Latvia: Salaspils Memorial, Saying Kaddish

Salaspils

Latvia

August 25, 2014

Dear Family and Friends

“Is it a mitzvah to recite the Kaddish?”

Here’s why I ask: 

Twenty kilometers southeast of Riga, off the main highway, at the end of a narrow road, I park my car in an empty lot.

A dense forest of tall silent trees lines both sides of a broad gravel walkway.  Except for an elderly couple off in the woods gathering mushrooms, I am alone as I make my way down the long path to the distant monument. 

An enormous recumbent slab of grey stone marks the dramatic entrance.  It appears to have fallen on its side to an angular position.  The black inscription reads, “AIZ SIEM VARTIEM VAID ZEME.”  I walk under the slab and enter the site.

The expansive grounds are green and bright.  Across the grass, the visitor encounters an assortment of large grey statues.  They are gaunt and awkward and sorrowful and mournful and depressing and tragic.  They are meant to represent the events that unfolded here not so many years ago.  A monument dedicated to children is the only somewhat cheerful spot.

Forty-five thousand Latvian Jews and thousands of other transported Jews from other occupied countries were killed and buried in the forest here in the concentration camp called Kurtenhof.   Yet there is to be found no symbol of Judaism: no Menorah, no Star of David.  No symbols of any kind.  

Two young men approach me and begin a conversation in Russian.   I explain, “Sorry, nyet pa Russki.”  Fortunately we are able to switch to English.  I am curious about my new Russian friends, Nikolai and Yuri.  It turns out they are also Jewish.

We three are all quite confused about this site.

To be honest, Salaspils is a secular memorial to Jews and non-Jews alike who were killed by the Nazis.  Prisoners of War and many Latvians who resisted or fought or who otherwise displeased the Germans are also buried in the pits here.

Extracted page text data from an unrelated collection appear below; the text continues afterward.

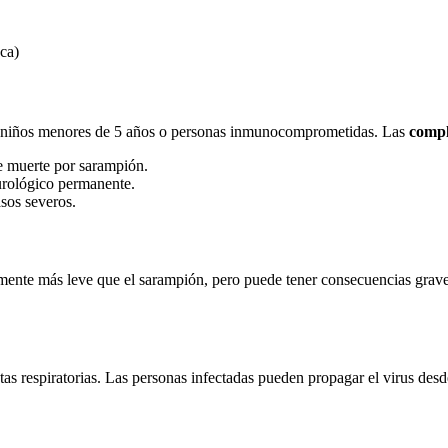
ca)
en niños menores de 5 años o personas inmunocomprometidas. Las
compl
e muerte por sarampión.
urológico permanente.
sos severos.
ente más leve que el sarampión, pero puede tener consecuencias grave
otas respiratorias. Las personas infectadas pueden propagar el virus d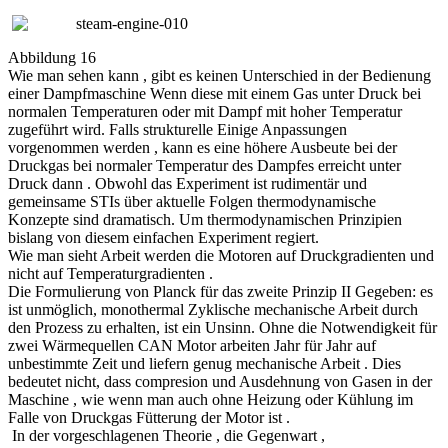
Abbildung 16
Wie man sehen kann , gibt es keinen Unterschied in der Bedienung
einer Dampfmaschine Wenn diese mit einem Gas unter Druck bei
normalen Temperaturen oder mit Dampf mit hoher Temperatur
zugeführt wird. Falls strukturelle Einige Anpassungen
vorgenommen werden , kann es eine höhere Ausbeute bei der
Druckgas bei normaler Temperatur des Dampfes erreicht unter
Druck dann . Obwohl das Experiment ist rudimentär und
gemeinsame STIs über aktuelle Folgen thermodynamische
Konzepte sind dramatisch. Um thermodynamischen Prinzipien
bislang von diesem einfachen Experiment regiert.
Wie man sieht Arbeit werden die Motoren auf Druckgradienten und
nicht auf Temperaturgradienten .
Die Formulierung von Planck für das zweite Prinzip II Gegeben: es
ist unmöglich, monothermal Zyklische mechanische Arbeit durch
den Prozess zu erhalten, ist ein Unsinn. Ohne die Notwendigkeit für
zwei Wärmequellen CAN Motor arbeiten Jahr für Jahr auf
unbestimmte Zeit und liefern genug mechanische Arbeit . Dies
bedeutet nicht, dass compresion und Ausdehnung von Gasen in der
Maschine , wie wenn man auch ohne Heizung oder Kühlung im
Falle von Druckgas Fütterung der Motor ist .
In der vorgeschlagenen Theorie , die Gegenwart ,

The Latvian inscription on the enormous grey slab at entrance was written by a Latvian poet who was imprisoned here.  The translation tells the story, “Behind this Gate the Earth Groans.”

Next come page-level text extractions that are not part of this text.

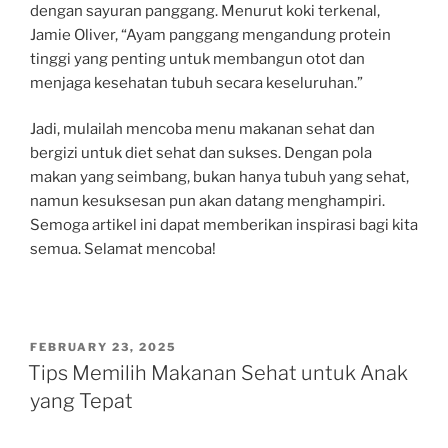
dengan sayuran panggang. Menurut koki terkenal,
Jamie Oliver, “Ayam panggang mengandung protein
tinggi yang penting untuk membangun otot dan
menjaga kesehatan tubuh secara keseluruhan.”
Jadi, mulailah mencoba menu makanan sehat dan
bergizi untuk diet sehat dan sukses. Dengan pola
makan yang seimbang, bukan hanya tubuh yang sehat,
namun kesuksesan pun akan datang menghampiri.
Semoga artikel ini dapat memberikan inspirasi bagi kita
semua. Selamat mencoba!
POSTED
FEBRUARY 23, 2025
ON
Tips Memilih Makanan Sehat untuk Anak
yang Tepat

It is my custom to recite the Kaddish, the Hebrew Mourner’s Prayer as I depart a Jewish cemetery or a memorial site such as this.  It was once explained to me that reciting the prayer for the dead helps their souls to rest in peace.

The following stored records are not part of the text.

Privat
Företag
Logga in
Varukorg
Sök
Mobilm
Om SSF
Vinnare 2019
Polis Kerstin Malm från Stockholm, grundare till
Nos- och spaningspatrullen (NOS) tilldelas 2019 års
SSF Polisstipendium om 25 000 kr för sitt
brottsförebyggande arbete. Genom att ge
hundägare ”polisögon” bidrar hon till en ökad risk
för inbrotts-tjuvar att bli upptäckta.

Nikolai and Yuri had only a vague idea that such a prayer existed.   Surely they had never recited it.   And they don’t read Hebrew.  

I removed the tiny Kaddish folder that I carry with my documents.  I pointed to the transliteration of the Hebrew prayer.  Nikolai and Yuri repeated after me as I led them through the Kaddish, Hebrew word by Hebrew word, “Yisgadal … v’yiskadash … sh’me … rabbo….”  

I know it wasn’t the required minyan, yet it was a moving moment for us all.

I have since corresponded with Nikolai and Yuri in Moscow.  They were pleased to meet me and I assume they were also pleased with their new experience.

In my travels I normally recite the Kaddish alone.  At Salaspils I was gratified that I was in the company of fellow Jews.

Be well,

Jan

 

**  Notes:

Mitzvah.  An obligation, sometimes considered a good deed.

Kaddish.  The Hebrew Mourner’s Prayer.  Kaddish means sanctification.

Menorah.  Candelabra, either six or eight arms.

Star of David.  Six pointed star.

“Yisgadal … v’yiskadash … sh’me … rabbo….”  The first four words of the Kaddish.   “May His great Name grow exalted and sanctified … in the world He created….”

Minyan.   A group of at least ten Jewish men is required to recite certain prayers.